Wichtiger ist Benz für die Jahre ab 1945 aber der Anteil Schmidt-Carells an der Prägung deutscher Geschichtsbilder. Neben der bereits erwähnten Klitterung zum "Unternehmen Barbarossa" widmet sich Benz vergleichsweise ausführlich den Veröffentlichungen Schmidts zum Reichstagsbrand. Die von der Forschung seit den 1960er-Jahren favorisierte These von der Alleintäterschaft van der Lubbes zieht Benz hier in Zweifel, ohne aber eine ausführliche Widerlegung zu versuchen. Stattdessen gerät ihm dieser Abschnitt zu einer recht polemischen Auseinandersetzung mit einzelnen Institutionen und Forschern. Dieser Gefahr erliegt die Darstellung auch in anderen Kapiteln: Im Extremfall verlässt der Text den Boden jeder sachlichen Auseinandersetzung und versteigt sich zu in dieser Form inakzeptablen Aussagen, wie bei der Auseinandersetzung mit der Behandlung von Carells Ungarn-Initiative in Peter Longerichs Dissertation über die Presseabteilung des Auswärtigen Amtes (46 f.). Um die Person Schmidts scheint es in diesen Passagen gar nicht mehr zu gehen.

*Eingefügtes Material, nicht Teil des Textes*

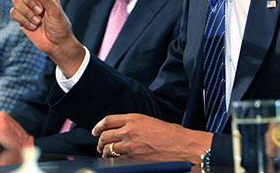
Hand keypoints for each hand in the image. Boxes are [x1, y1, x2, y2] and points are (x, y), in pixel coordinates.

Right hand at [11, 0, 85, 76]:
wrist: (56, 44)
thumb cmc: (60, 26)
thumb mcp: (56, 12)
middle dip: (28, 0)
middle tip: (39, 11)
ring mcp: (27, 7)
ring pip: (15, 0)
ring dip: (26, 12)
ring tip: (37, 21)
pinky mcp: (21, 17)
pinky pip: (13, 12)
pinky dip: (23, 20)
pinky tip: (33, 26)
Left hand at [92, 113, 211, 163]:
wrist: (185, 147)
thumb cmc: (172, 135)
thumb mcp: (150, 122)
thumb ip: (134, 125)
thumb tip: (123, 130)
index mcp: (133, 118)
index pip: (108, 121)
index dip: (98, 126)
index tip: (95, 131)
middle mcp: (129, 131)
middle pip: (105, 136)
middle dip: (100, 142)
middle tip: (100, 145)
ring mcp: (131, 146)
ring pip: (109, 149)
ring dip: (105, 152)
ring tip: (106, 154)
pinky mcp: (135, 159)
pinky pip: (118, 160)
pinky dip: (114, 161)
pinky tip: (115, 161)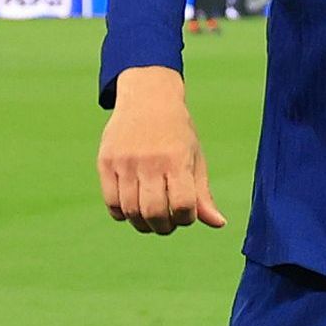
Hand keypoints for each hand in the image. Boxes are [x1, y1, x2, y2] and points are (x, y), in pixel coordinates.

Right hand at [98, 66, 224, 234]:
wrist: (147, 97)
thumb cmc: (177, 132)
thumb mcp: (195, 158)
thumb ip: (203, 194)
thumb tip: (219, 224)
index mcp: (177, 160)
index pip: (183, 206)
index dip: (186, 219)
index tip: (186, 214)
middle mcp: (150, 161)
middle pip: (155, 213)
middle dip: (164, 228)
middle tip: (167, 224)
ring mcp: (125, 162)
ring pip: (131, 211)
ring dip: (143, 224)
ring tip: (150, 218)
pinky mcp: (106, 162)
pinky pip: (111, 203)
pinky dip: (122, 214)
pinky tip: (132, 208)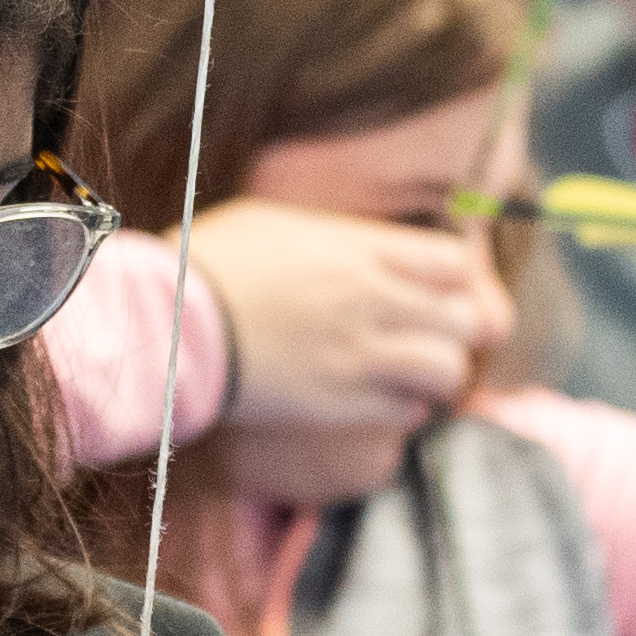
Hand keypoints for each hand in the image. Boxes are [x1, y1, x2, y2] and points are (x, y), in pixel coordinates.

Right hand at [175, 193, 510, 437]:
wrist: (168, 327)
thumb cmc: (212, 263)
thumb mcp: (281, 222)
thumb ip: (343, 238)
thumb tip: (376, 248)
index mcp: (360, 252)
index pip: (455, 263)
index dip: (456, 276)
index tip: (439, 285)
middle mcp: (372, 303)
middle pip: (467, 318)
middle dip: (459, 326)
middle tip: (436, 332)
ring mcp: (359, 358)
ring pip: (448, 370)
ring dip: (438, 371)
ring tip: (414, 371)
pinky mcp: (340, 405)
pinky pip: (406, 412)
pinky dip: (405, 407)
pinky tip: (382, 396)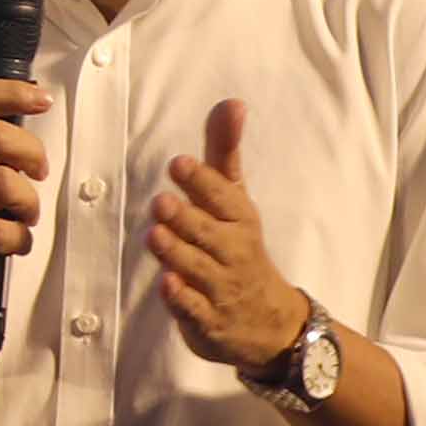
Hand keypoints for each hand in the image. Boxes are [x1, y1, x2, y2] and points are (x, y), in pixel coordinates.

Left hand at [149, 100, 317, 375]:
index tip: (179, 163)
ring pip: (197, 269)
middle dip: (186, 218)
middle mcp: (233, 252)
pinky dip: (181, 299)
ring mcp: (221, 289)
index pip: (224, 197)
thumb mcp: (236, 200)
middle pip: (208, 233)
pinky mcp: (207, 321)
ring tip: (155, 235)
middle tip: (161, 202)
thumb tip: (231, 102)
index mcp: (241, 219)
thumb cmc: (240, 247)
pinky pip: (194, 310)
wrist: (270, 323)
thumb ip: (225, 153)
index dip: (202, 181)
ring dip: (176, 253)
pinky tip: (167, 284)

Dem Buch wäre nicht nur an diesen Stellen eine genaue Überarbeitung zu wünschen gewesen. Neben sprachlichen Unschärfen stellen zahlreiche inhaltliche Wiederholungen den Leser auf eine harte Probe.

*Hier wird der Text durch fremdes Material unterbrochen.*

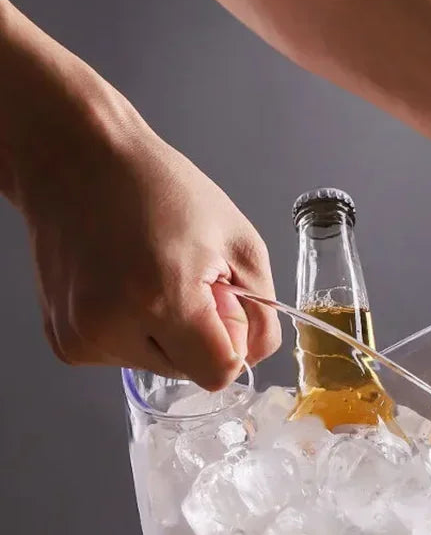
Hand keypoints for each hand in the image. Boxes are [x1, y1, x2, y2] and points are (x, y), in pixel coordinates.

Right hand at [15, 102, 279, 389]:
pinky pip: (126, 356)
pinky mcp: (66, 342)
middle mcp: (112, 328)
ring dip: (167, 334)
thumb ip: (260, 313)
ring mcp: (82, 338)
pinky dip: (135, 332)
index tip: (219, 302)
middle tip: (183, 281)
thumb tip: (255, 355)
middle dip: (199, 337)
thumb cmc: (157, 188)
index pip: (220, 373)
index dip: (230, 341)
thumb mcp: (240, 242)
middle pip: (190, 373)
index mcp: (161, 300)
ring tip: (149, 278)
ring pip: (159, 366)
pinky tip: (124, 288)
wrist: (76, 161)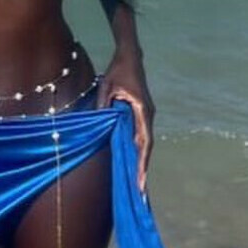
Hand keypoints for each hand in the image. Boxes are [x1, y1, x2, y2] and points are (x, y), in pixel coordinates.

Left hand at [97, 53, 154, 194]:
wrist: (130, 56)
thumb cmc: (118, 70)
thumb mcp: (106, 86)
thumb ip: (103, 104)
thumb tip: (99, 122)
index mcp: (142, 110)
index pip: (144, 141)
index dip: (142, 162)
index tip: (141, 180)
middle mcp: (148, 114)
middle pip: (146, 146)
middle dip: (143, 168)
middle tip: (140, 191)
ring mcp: (147, 114)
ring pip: (145, 142)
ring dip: (141, 160)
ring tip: (137, 182)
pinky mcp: (143, 113)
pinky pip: (141, 134)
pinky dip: (138, 149)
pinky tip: (133, 161)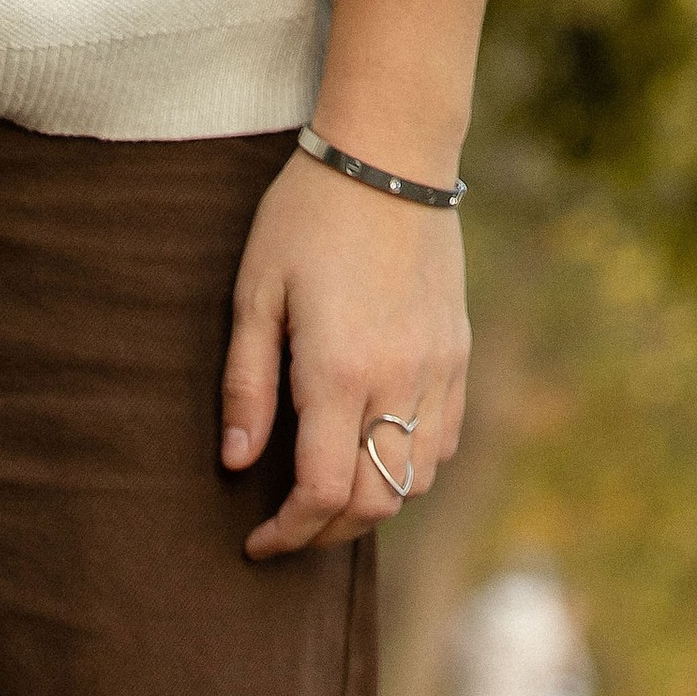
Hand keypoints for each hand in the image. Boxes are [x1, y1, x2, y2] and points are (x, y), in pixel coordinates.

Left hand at [223, 150, 469, 561]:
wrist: (390, 153)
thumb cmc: (307, 217)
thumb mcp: (256, 295)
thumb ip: (245, 386)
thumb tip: (238, 464)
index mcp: (341, 371)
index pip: (323, 492)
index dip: (288, 533)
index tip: (258, 542)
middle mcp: (399, 380)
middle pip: (375, 502)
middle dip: (327, 533)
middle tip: (289, 530)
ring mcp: (439, 369)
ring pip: (417, 481)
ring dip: (373, 502)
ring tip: (331, 495)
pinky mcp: (459, 353)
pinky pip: (445, 442)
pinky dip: (411, 467)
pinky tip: (375, 452)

Auf diese Weise hat die Arbeit von Wigbert Benz die Person Paul Karl Schmidt zu Recht zurück in das Blickfeld der Forschung gebracht und wertvolle Hinweise zu Leben und Wirken gegeben. Eine angemessene Biografie des Pressechefs Ribbentrops und Erfolgsautors steht allerdings noch aus.
Anmerkungen:
[1] Vgl. Ulrich Herbert: Best. Biographische Studien über Radikalismus, Weltanschauung und Vernunft, 1903-1989, Bonn 1996; Michael Wildt, Generation des Unbedingten. Das Führungskorps des Reichssicherheitshauptamtes, Hamburg 2002. Aktuell: Martin Cüppers, Wegbereiter der Shoah. Die Waffen-SS, der Kommandostab Reichsführer-SS und die Judenvernichtung 1939-1945 (= Veröffentlichungen der Forschungsstelle Ludwigsburg der Universität Stuttgart 4), Darmstadt 2005.

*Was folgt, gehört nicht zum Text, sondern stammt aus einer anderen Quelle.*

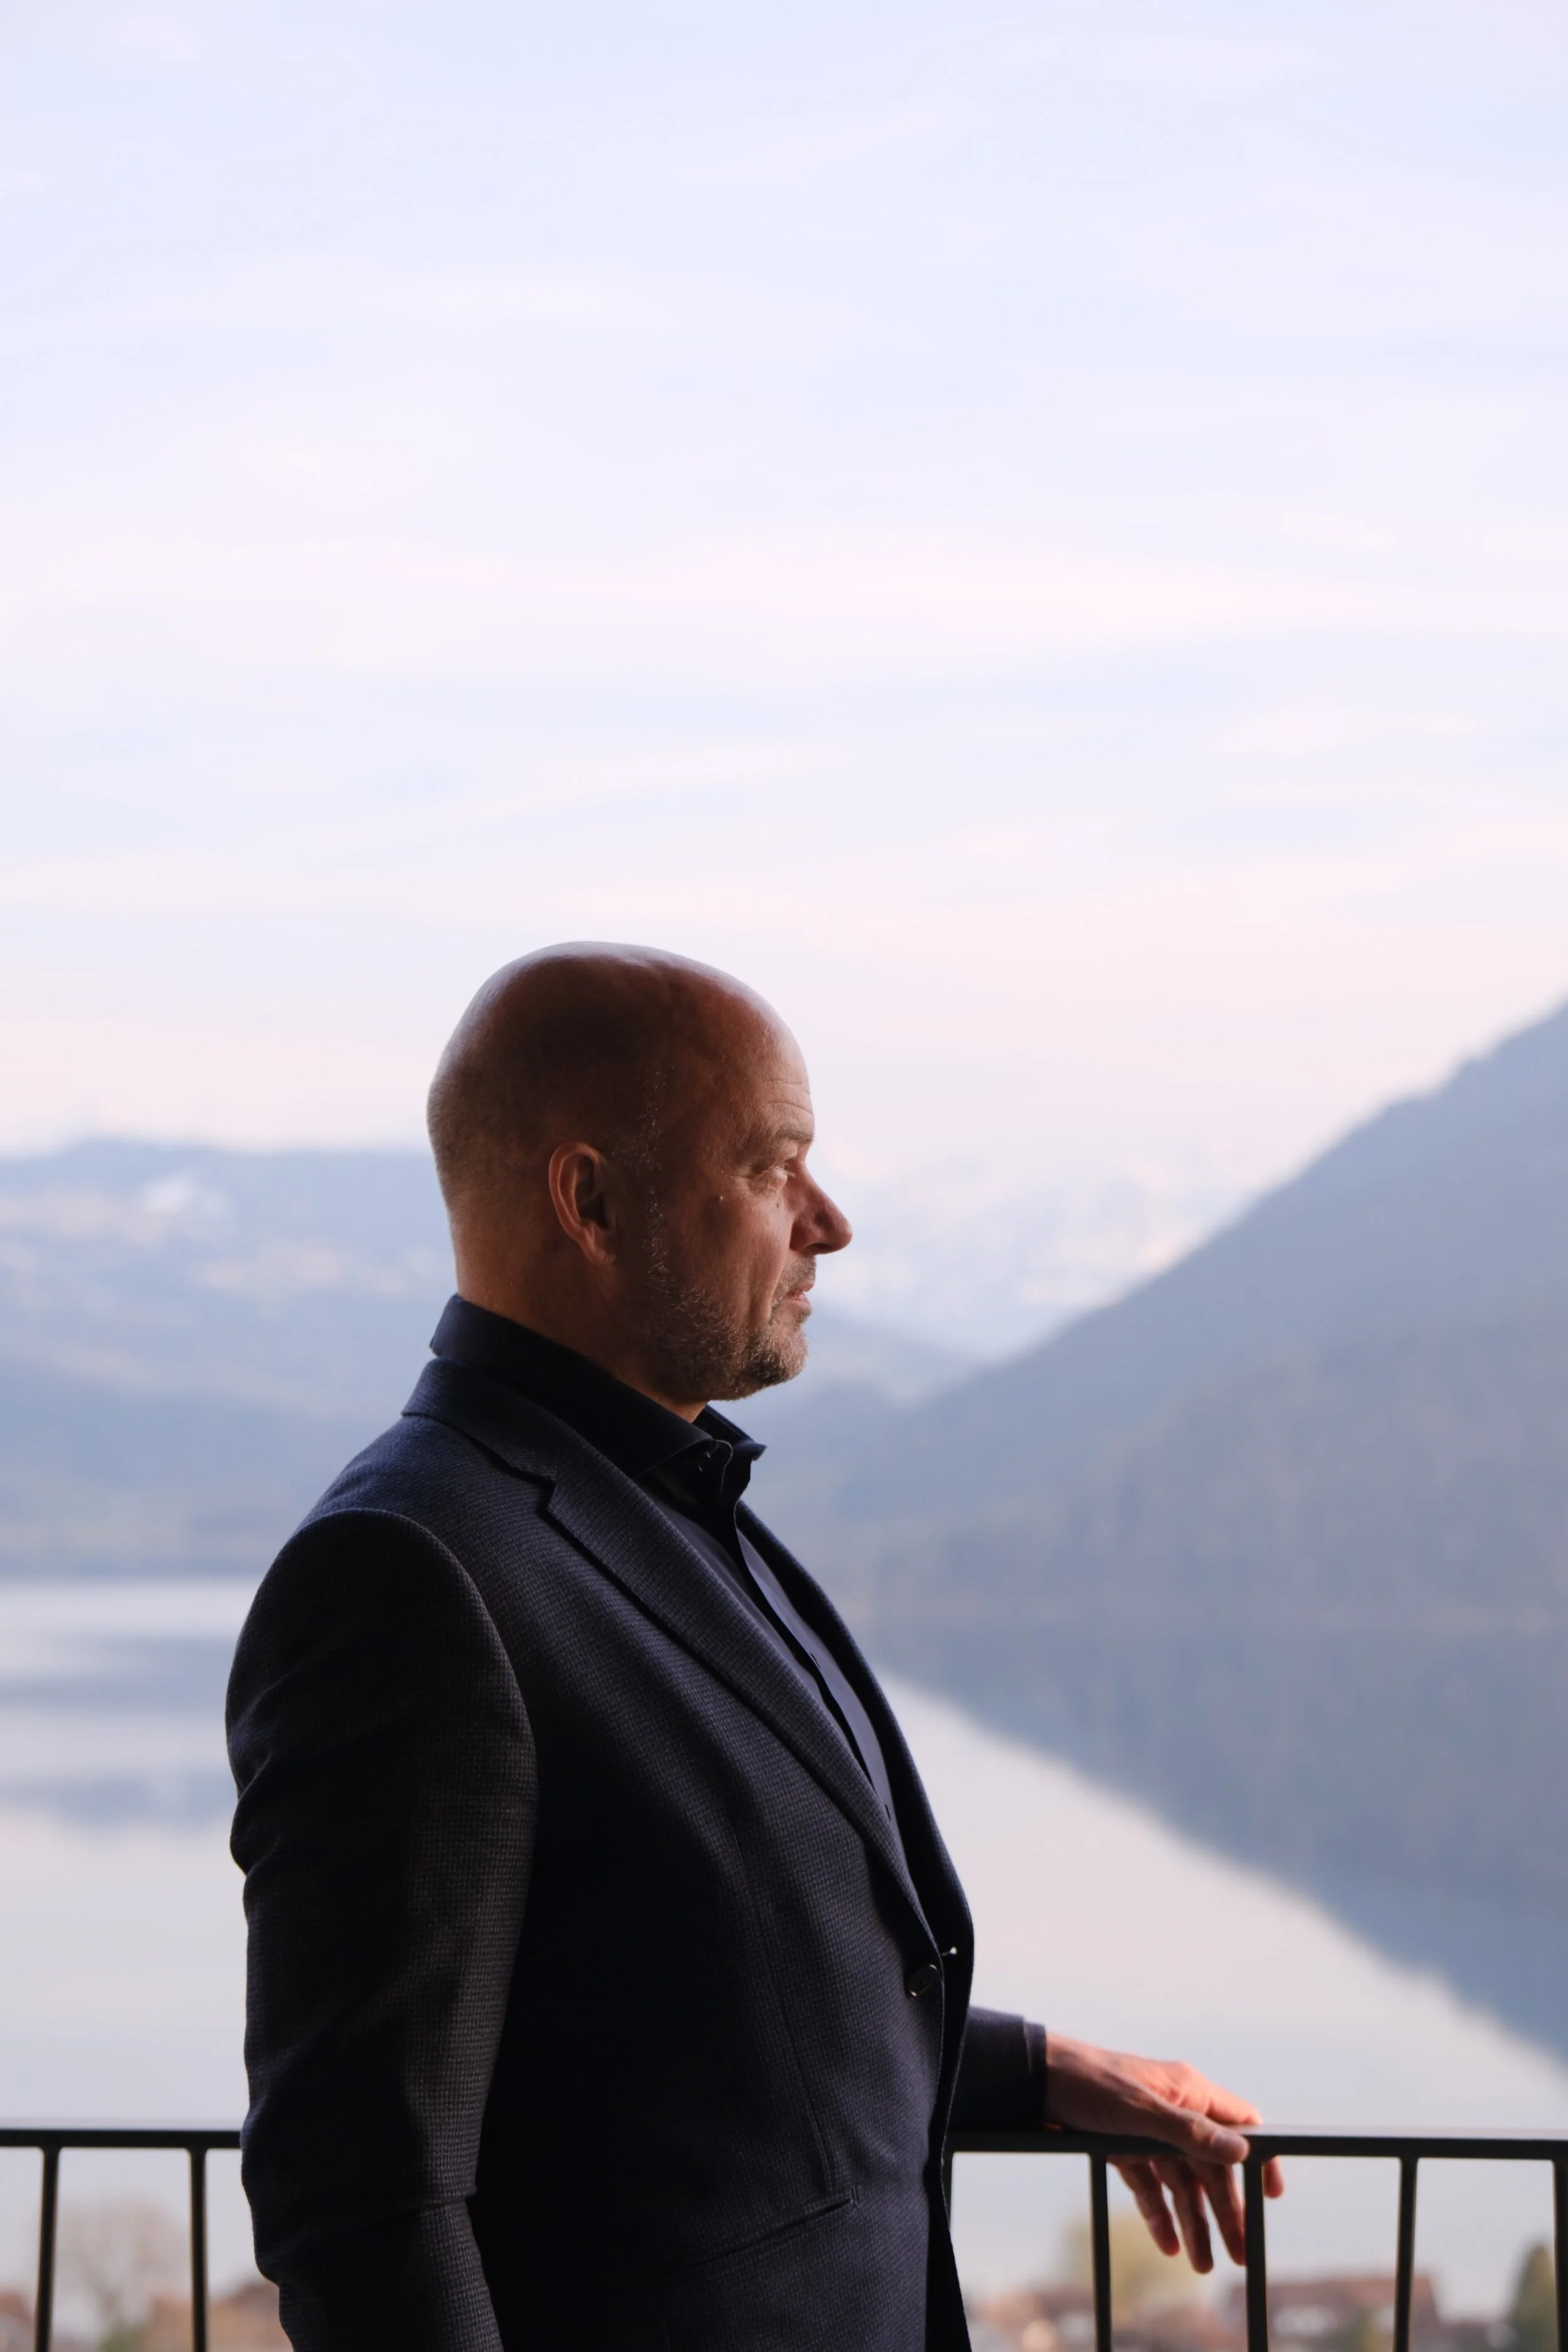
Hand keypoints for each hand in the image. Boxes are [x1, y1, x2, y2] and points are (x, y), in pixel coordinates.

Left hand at [1043, 2034, 1285, 2272]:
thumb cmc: (1091, 2083)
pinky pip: (1149, 2186)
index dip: (1260, 2158)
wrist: (1035, 2080)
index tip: (1270, 2197)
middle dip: (1225, 2210)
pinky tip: (1167, 2245)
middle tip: (1237, 2256)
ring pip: (1180, 2183)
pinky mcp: (1122, 2148)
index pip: (1240, 2125)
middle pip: (1210, 2167)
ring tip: (1203, 2265)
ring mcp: (1148, 2132)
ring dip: (1193, 2222)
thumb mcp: (1142, 2111)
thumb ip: (1192, 2133)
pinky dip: (1158, 2215)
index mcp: (1189, 2092)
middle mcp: (1174, 2112)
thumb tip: (1243, 2152)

[2] Im Literaturverzeichnis von Benz fehlt: Paul Carell zusammen mit Günter Böddeker, Die Gefangenen. Leben und Überleben deutscher Soldaten hinter Stacheldraht, Frankfurt/Main 1980.
[3] Zum SPIEGEL vgl. bereits Lutz Hachmeister, Der Gegnerforscher. Die Karriere des SS-Führers Franz Alfred Six, München 1998, 294 ff., besonders 316 ff.